Schroeder Felix, Fairclough Stephen, Dehais Frederic, Richins Matthew
School of Psychology, Liverpool John Moores University, Liverpool, United Kingdom.
Institut Supérieur de l'Aéronautique et de l'Espace (ISAE-SUPAERO), Université de Toulouse, Toulouse, France.
Front Neuroergon. 2025 Jul 1;6:1582724. doi: 10.3389/fnrgo.2025.1582724. eCollection 2025.
Neuroadaptive technologies are a type of passive Brain-computer interface (pBCI) that aim to incorporate implicit user-state information into human-machine interactions by monitoring neurophysiological signals. Evaluating machine learning and signal processing approaches represents a core aspect of research into neuroadaptive technologies. These evaluations are often conducted under controlled laboratory settings and offline, where exhaustive analyses are possible. However, the manner in which classifiers are evaluated offline has been shown to impact reported accuracy levels, possibly biasing conclusions. In the current study, we investigated one of these sources of bias, the choice of cross-validation scheme, which is often not reported in sufficient detail. Across three independent electroencephalography (EEG) n-back datasets and 74 participants, we show how metrics and conclusions based on the same data can diverge with different cross-validation choices. A comparison of cross-validation schemes in which train and test subset boundaries either respect the block-structure of the data collection or not, illustrated how the relative performance of classifiers varies significantly with the evaluation method used. By computing bootstrapped 95% confidence intervals of differences across datasets, we showed that classification accuracies of Riemannian minimum distance (RMDM) classifiers may differ by up to 12.7% while those of a Filter Bank Common Spatial Pattern (FBCSP) based linear discriminant analysis (LDA) may differ by up to 30.4%. These differences across cross-validation implementations may impact the conclusions presented in research papers, which can complicate efforts to foster reproducibility. Our results exemplify why detailed reporting on data splitting procedures should become common practice.
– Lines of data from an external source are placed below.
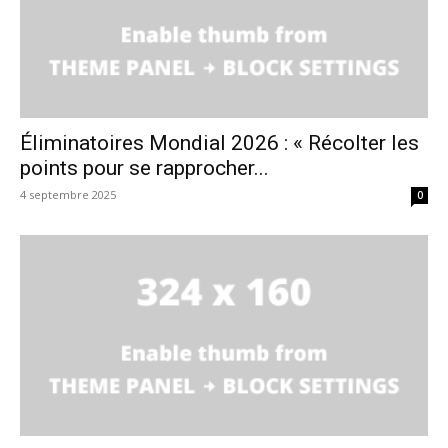
Éliminatoires Mondial 2026 : « Récolter les
points pour se rapprocher...
4 septembre 2025
0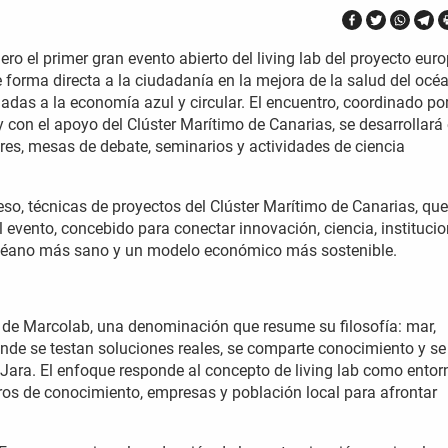
ro el primer gran evento abierto del living lab del proyecto eur
 forma directa a la ciudadanía en la mejora de la salud del océ
das a la economía azul y circular. El encuentro, coordinado por
on el apoyo del Clúster Marítimo de Canarias, se desarrollará
leres, mesas de debate, seminarios y actividades de ciencia
eso, técnicas de proyectos del Clúster Marítimo de Canarias, que
el evento, concebido para conectar innovación, ciencia, instituci
océano más sano y un modelo económico más sostenible.
re de Marcolab, una denominación que resume su filosofía: mar,
onde se testan soluciones reales, se comparte conocimiento y se
 Jara. El enfoque responde al concepto de living lab como entor
tros de conocimiento, empresas y población local para afrontar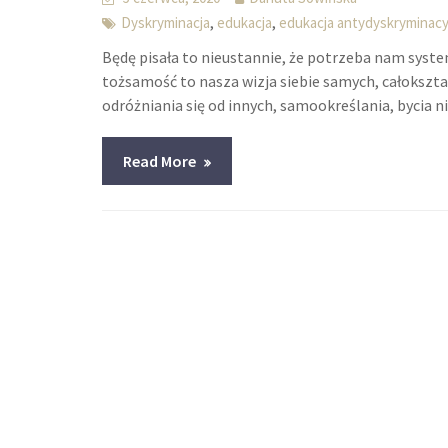
,
,
Dyskryminacja
edukacja
edukacja antydyskryminacy
Będę pisała to nieustannie, że potrzeba nam syste
tożsamość to nasza wizja siebie samych, całokszt
odróżniania się od innych, samookreślania, bycia
Read More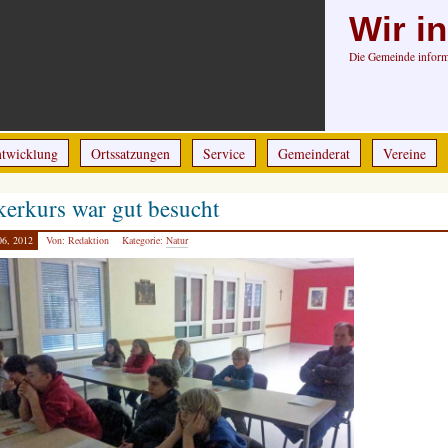
Wir i
Die Gemeinde informi
ntwicklung
Ortssatzungen
Service
Gemeinderat
Vereine
erkurs war gut besucht
06, 2012
Von: Redaktion
Kategorie:
Natur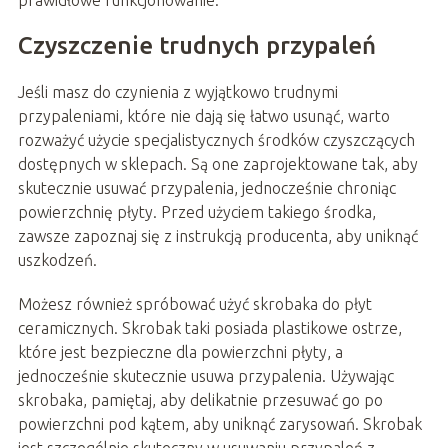
prawidłowe funkcjonowanie.
Czyszczenie trudnych przypaleń
Jeśli masz do czynienia z wyjątkowo trudnymi
przypaleniami, które nie dają się łatwo usunąć, warto
rozważyć użycie specjalistycznych środków czyszczących
dostępnych w sklepach. Są one zaprojektowane tak, aby
skutecznie usuwać przypalenia, jednocześnie chroniąc
powierzchnię płyty. Przed użyciem takiego środka,
zawsze zapoznaj się z instrukcją producenta, aby uniknąć
uszkodzeń.
Możesz również spróbować użyć skrobaka do płyt
ceramicznych. Skrobak taki posiada plastikowe ostrze,
które jest bezpieczne dla powierzchni płyty, a
jednocześnie skutecznie usuwa przypalenia. Używając
skrobaka, pamiętaj, aby delikatnie przesuwać go po
powierzchni pod kątem, aby uniknąć zarysowań. Skrobak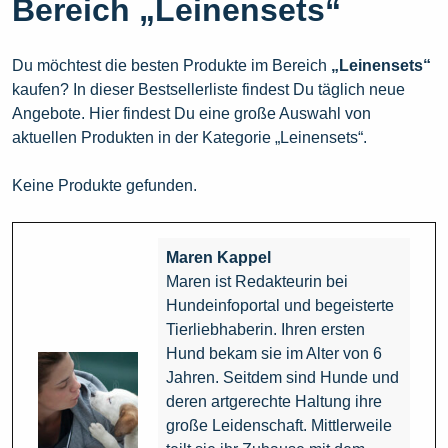
Bereich „Leinensets“
Du möchtest die besten Produkte im Bereich
„Leinensets“
kaufen? In dieser Bestsellerliste findest Du täglich neue
Angebote. Hier findest Du eine große Auswahl von
aktuellen Produkten in der Kategorie „Leinensets“.
Keine Produkte gefunden.
Maren Kappel
Maren ist Redakteurin bei
Hundeinfoportal und begeisterte
Tierliebhaberin. Ihren ersten
Hund bekam sie im Alter von 6
Jahren. Seitdem sind Hunde und
deren artgerechte Haltung ihre
große Leidenschaft. Mittlerweile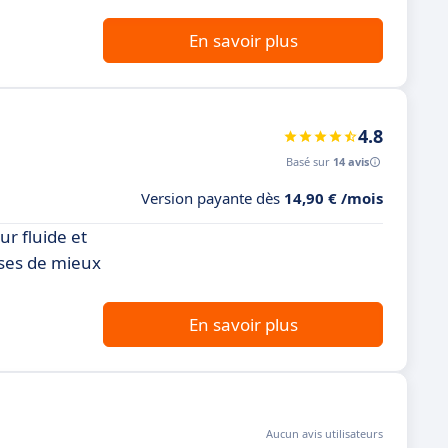
En savoir plus
4.8
Basé sur
14 avis
Version payante dès
14,90 € /mois
ur fluide et
ises de mieux
En savoir plus
Aucun avis utilisateurs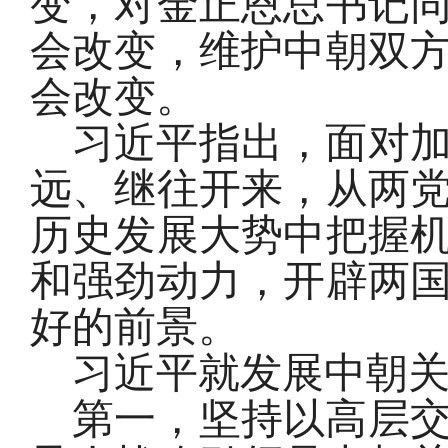
变，对金正恩总书记
会改变，维护中朝双
会改变。
习近平指出，面对
远、继往开来，从两
历史发展大势中把握
和强劲动力，开辟两
好的前景。
习近平就发展中朝关
第一，坚持以高层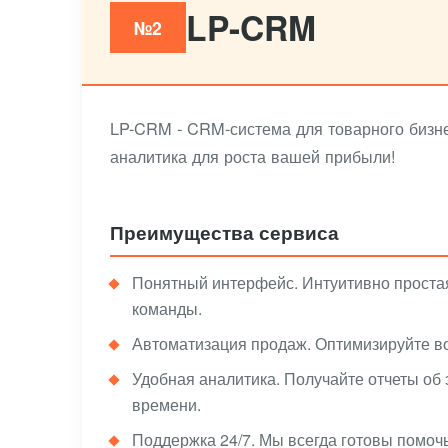
LP-CRM
№2
LP-CRM - CRM-система для товарного бизне
аналитика для роста вашей прибыли!
Преимущества сервиса
Понятный интерфейс. Интуитивно простая
команды.
Автоматизация продаж. Оптимизируйте во
Удобная аналитика. Получайте отчеты об
времени.
Поддержка 24/7. Мы всегда готовы помоч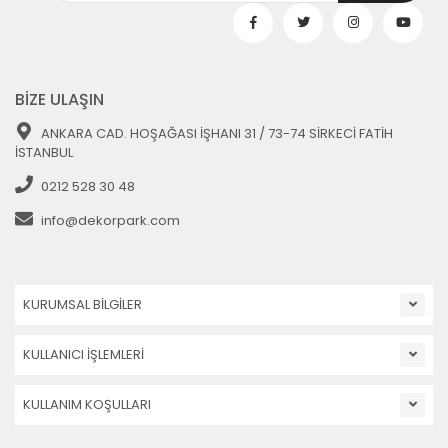
BİZE ULAŞIN
ANKARA CAD. HOŞAĞASI İŞHANI 31 / 73-74 SİRKECİ FATİH
İSTANBUL
0212 528 30 48
info@dekorpark.com
KURUMSAL BİLGİLER
KULLANICI İŞLEMLERİ
KULLANIM KOŞULLARI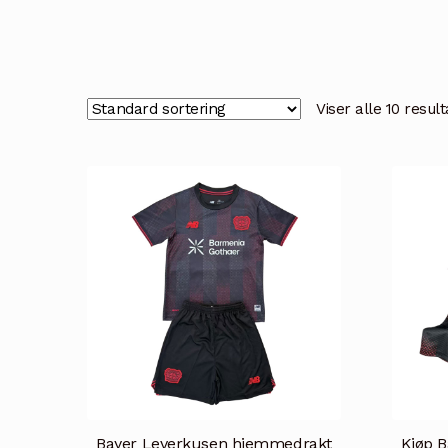
Viser alle 10 resul
Bayer Leverkusen hjemmedrakt
Kjøp 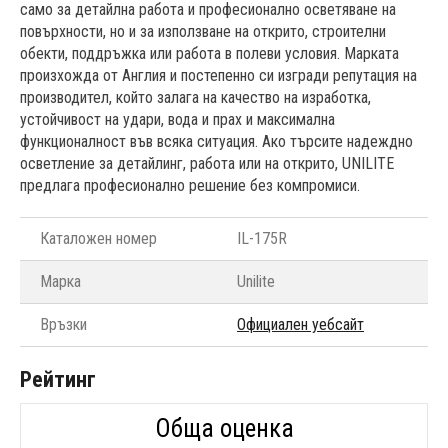
само за детайлна работа и професионално осветяване на
повърхности, но и за използване на открито, строителни
обекти, поддръжка или работа в полеви условия. Марката
произхожда от Англия и постепенно си изгради репутация на
производител, който залага на качество на изработка,
устойчивост на удари, вода и прах и максимална
функционалност във всяка ситуация. Ако търсите надеждно
осветление за детайлинг, работа или на открито, UNILITE
предлага професионално решение без компромиси.
Каталожен номер
IL-175R
Марка
Unilite
Връзки
Официален уебсайт
Рейтинг
Обща оценка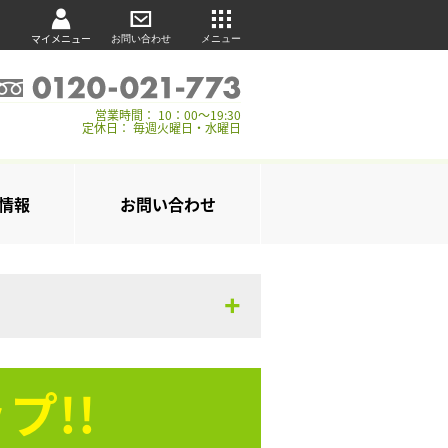
マイメニュー
お問い合わせ
メニュー
営業時間： 10：00～19:30
定休日： 毎週火曜日・水曜日
情報
お問い合わせ
プ!!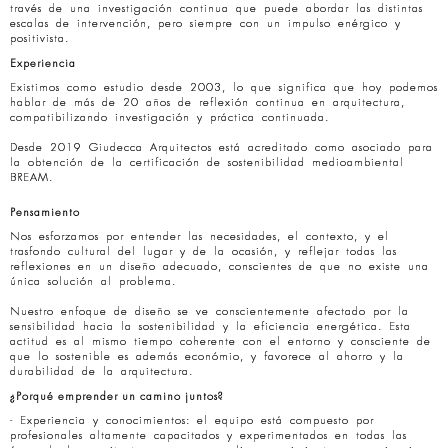
través de una investigación continua que puede abordar las distintas
escalas de intervención, pero siempre con un impulso enérgico y
positivista.
Experiencia
Existimos como estudio desde 2003, lo que significa que hoy podemos
hablar de más de 20 años de reflexión continua en arquitectura,
compatibilizando investigación y práctica continuada.
Desde 2019 Giudecca Arquitectos está acreditado como asociado para
la obtención de la certificación de sostenibilidad medioambiental
BREAM.
Pensamiento
Nos esforzamos por entender las necesidades, el contexto, y el
trasfondo cultural del lugar y de la ocasión, y reflejar todas las
reflexiones en un diseño adecuado, conscientes de que no existe una
única solución al problema.
Nuestro enfoque de diseño se ve conscientemente afectado por la
sensibilidad hacia la sostenibilidad y la eficiencia energética. Esta
actitud es al mismo tiempo coherente con el entorno y consciente de
que lo sostenible es además económio, y favorece al ahorro y la
durabilidad de la arquitectura.
¿Porqué emprender un camino juntos?
- Experiencia y conocimientos: el equipo está compuesto por
profesionales altamente capacitados y experimentados en todas las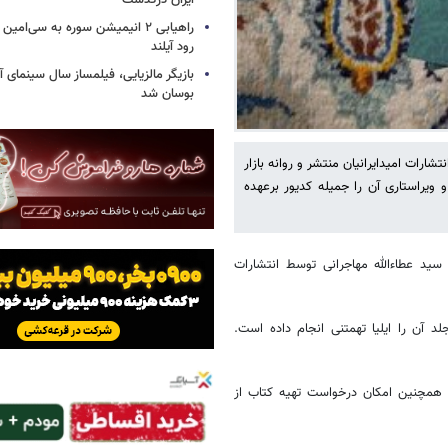
ایران درگذشت
راهیابی ۲ انیمیشن سوره به سی‌امی
رود آیلند
بازیگر مالزیایی، فیلمساز سال سینمای آ
بوسان شد
ارات امیدایرانیان منتشر و روانه بازار
 ویراستاری آن را جمیله کدیور برعهده
 سید عطاءالله مهاجرانی توسط انتشارات
 آن را ایلیا تهمتنی انجام داده است.
د. همچنین امکان درخواست تهیه کتاب از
神经自适应技术是一种被动式脑机接口(pBCI),旨在通过监测神经生理信号,将隐含的用户状态信息纳入人机交互之中。评估机器学习和信号处理方法是神经自适应技术研究的一个核心方面。这些评估通常在受控的实验室环境中离线进行,这样可以进行详尽的分析。然而,已表明离线评估分类器的方式会影响所报告的准确率水平,可能使结论产生偏差。在当前的研究中,我们调查了其中一种偏差来源,即交叉验证方案的选择,而这一点往往没有得到足够详细的报告。通过三个独立的脑电图(EEG)n-back数据集以及74名参与者,我们展示了基于相同数据的指标和结论如何因不同的交叉验证选择而有所不同。对交叉验证方案进行比较,其中训练集和测试集子集边界是否遵循数据收集的块结构,结果表明分类器的相对性能会因所使用的评估方法而有显著差异。通过计算跨数据集差异的自抽样95%置信区间,我们发现黎曼最小距离(RMDM)分类器的分类准确率差异可能高达12.7%,而基于滤波器组公共空间模式(FBCSP)的线性判别分析(LDA)的分类准确率差异可能高达30.4%。这些交叉验证实现方式之间的差异可能会影响研究论文中呈现的结论,这可能会使促进可重复性的努力变得复杂。我们的结果例证了为何详细报告数据分割程序应成为惯例。